Credit: Cheetahs on the Edge — Director's Cut | National Geographic
Has this video called your attention? Why?
Most people would say that the movements are really beautiful, but few actually focus on the cheetah's pattern. It is mind-blowing!
There are a lot of animals who present patterns in their skin. These animals can be found everywhere in nature, from the sea to the sky. Here are some colorful examples:
For many decades, scientists didn't know how these attractive patterns were formed. They thought that genes “knew” which substance they needed to produce. However, to do so, genes had to spot their own position, but they have no way of doing that.
In 1952, Alan Turing created a model in which he explained in a simple way pattern formation in one dimension. It was an idealization, however, his explanation worked very well. He established that, surprsingly, patterns are a consequence of the phenomenon of reaction-diffusion. It is a combination between chemical reactions and spreading of these substances. In most cases, this model produces the homogenization of the system, which means that there is the same level of a certain substance everywhere. But, a non-equilibrium instability gives rise to pattern formation.

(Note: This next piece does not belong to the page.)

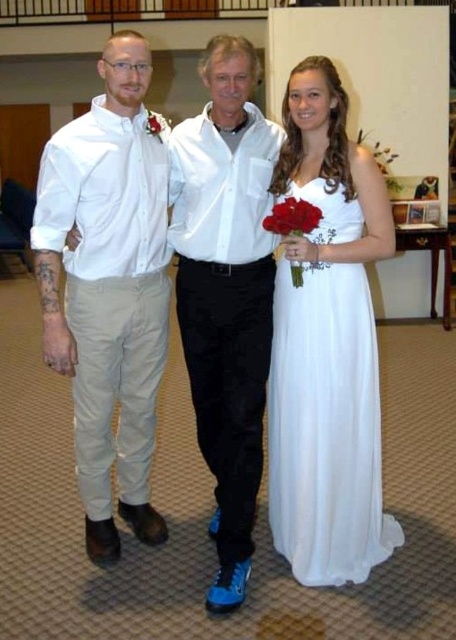
In the scene shown: Please look at the scene described. There is a point at coordinates (226, 291). What object is located at that point?

The point at coordinates (226, 291) indicates the white smooth shirt at center.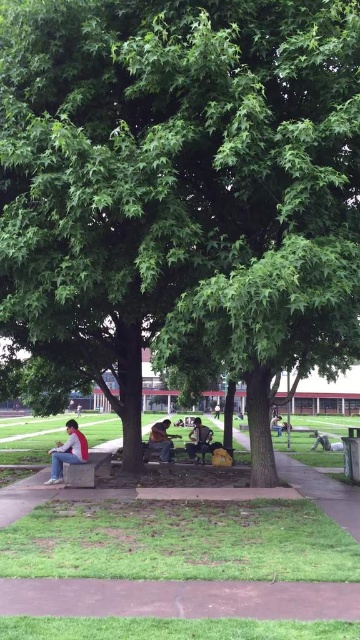
Is brown dirt path at lower center taller than concrete bench at lower left?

James D. Murray extended Turing's model to two dimensions. He obtained that with the same model, the type of pattern depends on the shape of the two dimensional surface. The cheetah's body has spots while the cheetah's tail has stripes. This is because the tail is like an elongated rectangle while the body is a wider one. In terrestrial animals the melanin is the responsible of the skin pigmentation. Solving Turing´s equations and changing the two-dimensional shape, you can obtain different types of patterns.
The previous image was obtained from a numerical solution following Murray's ideas. Both images are a recreation of a rectangular shape, but the first one is narrower than the second. Finally, Complex Systems allow us to understand animal patterns. Isn’t that amazing?